- [AIM OF THE EXERCISE]
Exact copy, pictures omitted: the line holding "pyautogui.write('1)')" and every line after it down to the end of the entries.

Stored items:
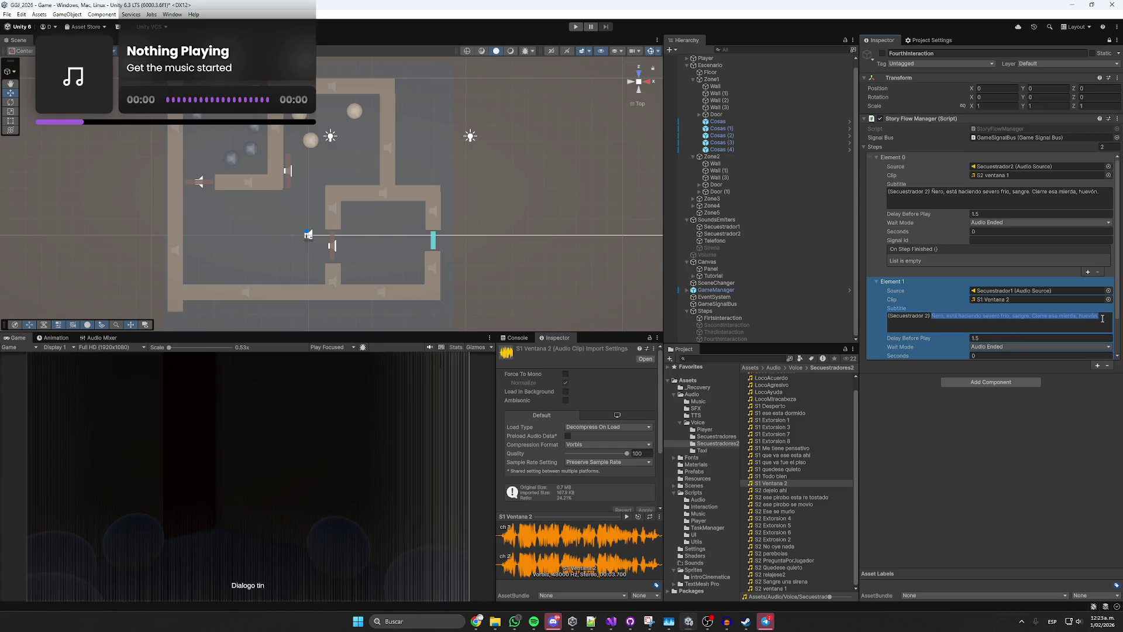
pyautogui.press('BackSpace')
pyautogui.press('BackSpace')
pyautogui.press('BackSpace')
pyautogui.write('1)')
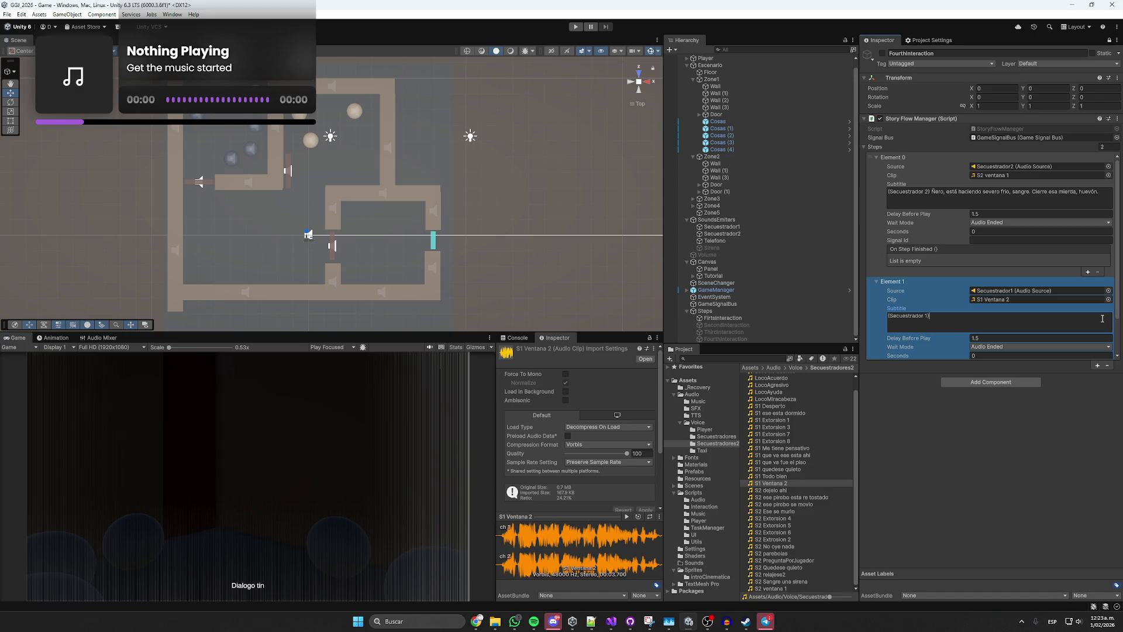
pyautogui.click(627, 517)
pyautogui.click(961, 318)
pyautogui.write('¿')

- [OUTPUT OF THE EXERCISE]
pyautogui.write('1)')
pyautogui.click(627, 517)
pyautogui.click(961, 318)
pyautogui.write('¿')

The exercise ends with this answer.